Jakarta (AsiaNews) - After weeks of protests by inter-faith groups, Gajah Mada University (UGM), one of Indonesia's oldest and most renowned centres of higher education, suspended a controversial regulation that prevented people from openly professing atheism or any religion other than the six recognised by the state.
The regulation issued by the dean of the prestigious University of Yogyakarta, in central Java, had sparked widespread dissatisfaction among students, for whom the academic institution should instead promote pluralism and religious freedom.
UGM spokeswoman Ms Wijayanti said the university had urged the various groups that make up the institution to set aside any "confessional" logic in order to promote exchanges and openness among its students.

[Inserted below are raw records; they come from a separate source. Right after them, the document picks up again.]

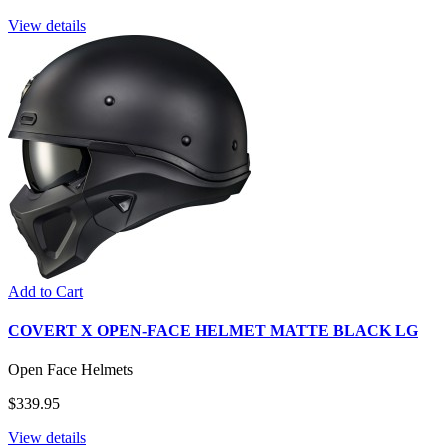
View details
Add to Cart
COVERT X OPEN-FACE HELMET MATTE BLACK LG
Open Face Helmets
$339.95
View details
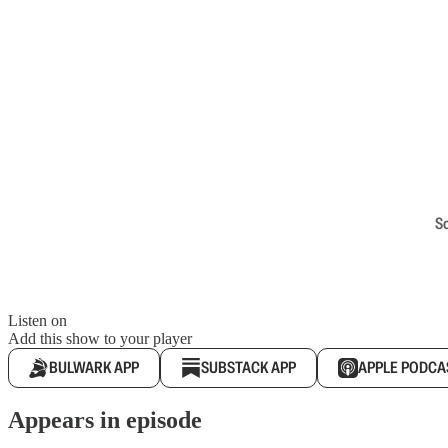
S
Listen on
Add this show to your player
BULWARK APP
SUBSTACK APP
APPLE PODCA
Appears in episode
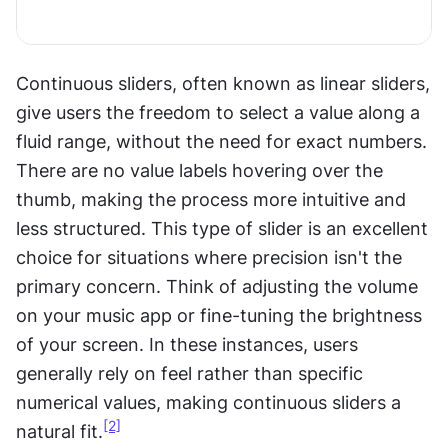
Continuous sliders, often known as linear sliders, 
give users the freedom to select a value along a 
fluid range, without the need for exact numbers. 
There are no value labels hovering over the 
thumb, making the process more intuitive and 
less structured. This type of slider is an excellent 
choice for situations where precision isn't the 
primary concern. Think of adjusting the volume 
on your music app or fine-tuning the brightness 
of your screen. In these instances, users 
generally rely on feel rather than specific 
numerical values, making continuous sliders a 
[2]
natural fit.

The university had issued its latest rules on "ethics" and religion in order to monitor students' conduct, as well as "prevent" possible violent sectarian (religious and ethnic) incidents among students.
"What we want to do is just put in rules of conduct so that students can behave in a befitting manner. We did not want people to adopt any particular religion," the spokeswoman said.
The new guidelines are designed to "amend" a previous version issued by Dean Pratikno, which, in chapter 12, said that students "are not allowed to adopt or disseminate thoughts or ideas on atheism or religious beliefs' not recommended by the Indonesian state."
Under the new rules, the university bans "inappropriate behaviour or hostile acts of a sectarian nature" with regards to "traditional faith, culture and values."
The main point concerns the ancestral religions (aliran kepercayaan) practiced by millions of natives, especially in tribal areas and in remote areas of the Indonesian archipelago.
According to spokeswoman Wijayanti, the amendment is the result of the views expressed by all involved parties and is merely a rule of conduct. "It has nothing to do with the university's alleged support for atheism among its students," she explained.
For more than 30 years, the Indonesian state has officially recognised only six religions: Islam, Catholicism, Protestantism, Hinduism, Buddhism and Confucianism.
In December, civil society groups strongly objected to Parliament's decision to force people to carry identity cards indicating their religion.
For critics, such a requirement is in fact a "major obstacle" to strengthening the country's democracy at a time of rising sectarian and confessional attacks, carried out by the authorities, extremist groups and isolated fanatics.
In the past, AsiaNews has reported on incidents of discrimination and actual attacks against people who are openly atheist.
In one incident, a man said on his Facebook profile that he did not believe in any religion and for this reason ran the risk of imprisonment and heavy corporal punishment.
In Poso (Central Sulawesi) and Ambon (Moluccas), the scene of sectarian strife, the presence of a person's religion on their identity card can be a matter of life or death. In fact, that was enough at many checkpoints in town to be executed on the spot by armed gangs.
Indonesia is the most populous Muslim nation in the world. Some 86 per cent of its population is Muslim, mostly Sunni. Christians represent 5.7 per cent of the total with Catholics just over 3 per cent. Hindus are 1.8 per cent whilst 3.4 per cent profess other religions.
Although the country's constitution recognises religious freedom, minorities have become increasingly the victims of violence and abuse.
Islamic law has been implemented in Aceh province, but Islam's influence is becoming more radical and extreme in the lives of citizens in many other areas.